Discovering Americans
Welcome to my blog, Ground One.
Ground Zero : Function: noun; Date: 1946 ~ 1: the point directly above, below, or at which a nuclear explosion occurs; 2: the center or origin of rapid, intense, or violent activity or change; 3: the very beginning .
Ground One: Function: verb; Date: 2008 ~ 1: to create a new beginning from an ending, starting from the ground up; 2: to use one’s life beliefs and values to break new ground; 3: to ground oneself; i.e., to become one with the earth or universal whole; 4: to journey within to find new solutions to ancient problems; 5: to use one’s unique individual gifts to improve the whole; 6: to find common ground among a diversity of cultures, philosophies, and ideas.
I just returned from a reading at Aimee’s school. It was basically a debate about who really discovered America. The class is spinning off their unit on Native Americans to investigate immigration and all of its various incarnations. I’ve long wanted to write a book on immigration.
It was a precious moment because all the six people debating—Aimee among them—are all either temporary residents of the U.S., or they have very interesting immigration stories themselves. In our family, we have a mother whose ancestors were on one of the first ships bound Westward, a father whose grandfather immigrated in the early 1900s through Ellis Island, a son who is American but who was born in Switzerland, and a daughter whose birth parents are Chinese, was born in China, with American adoptive parents, and who has been an American citizen since she was a toddler.
To attend this lively debate, I left what I was working on my computer right as I was including a quote from Lyndon Johnson from 1968, speaking about Red Cross humanitarianism. “On every battlefield, a flag of mercy flies. Its white field bears a Red Cross—the universal symbol of human compassion. Under that flag, there are no enemies, no racial or religious animosities. There are only brothers.”
It’s true of my work with the Red Cross that I now call friend a person from almost every country in the world. I’m blessed that way. But I’m bemused that people can’t see that we’re all the same even without knowing people from all walks of life, from every country.
My daughter Aimee–while working on this very debate about immigration with her school mates from every corner of the globe–is still subjected to penetrating, often rude, questions. They roll off her back like rain off a duck. She’s resilient, and she wants to be liked. I’m more feline, and I get my mother cat’s fur ruffled. But when my ire lessens, I’m able to see the lesson in what these people ask or say.
One Chinese American girl told Aimee that she wasn’t as Chinese as she herself was. Apparently that meant that Aimee is not Han, as her friend is. This friend ironically was born in the States, while Aimee was born right on the banks of the Pearl River near Nanjing. I don’t know how anyone can get more Chinese than that. It makes me sad that this kind of discrimination exists in an elementary school child, and it saddens me more that my daughter has to question who she is. When all she is—all we all are—is a person, a human being, an individual.
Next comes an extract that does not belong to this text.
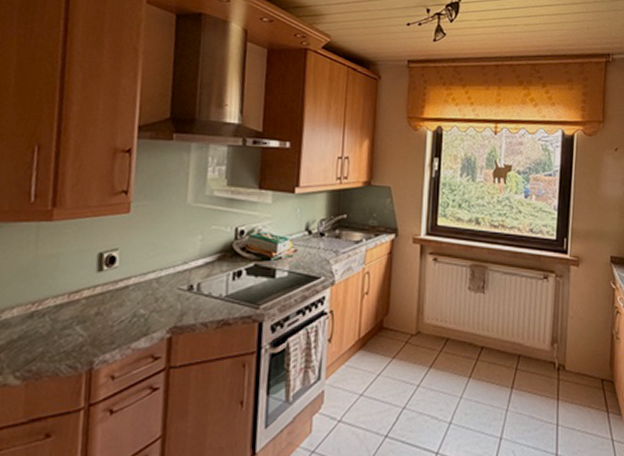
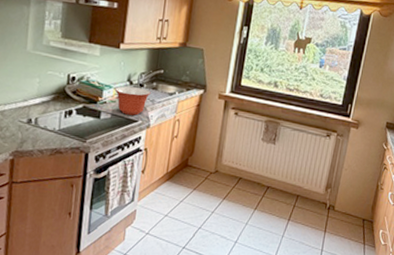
mixing bowl: none [292,237,334,271] -> present [115,86,151,116]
Another child, American this time, told Aimee her parents probably gave her up because they needed to have another child who was a boy. Now, I’ve had this talk with Aimee, as I was certain the topic would come up. Yet it made me angry that people think they can predict why Aimee was left to be adopted, when we, as her parents, don’t have any idea. Women give their babies up for adoption for any number of reasons in developing countries and in developed countries, too.
Back to the play. The play’s whole point was that if anyone discovered America it was the Native Americans. Yet even the Native Americans are on record as having come from Asia—in other words, immigrants of thousands of years ago. The nation’s first immigrants? Perhaps.
Does it matter now? We’re here. We’re living together, working together, forming families together. Perhaps it’s time we concentrated more on our collective future than our disparate history.
So my musings on who we are and where we come from and where we are going—as a nation, and as humanity—continue. And I continue to hope that someday, everyone will realize that we are all from the same family, that we are indeed, one.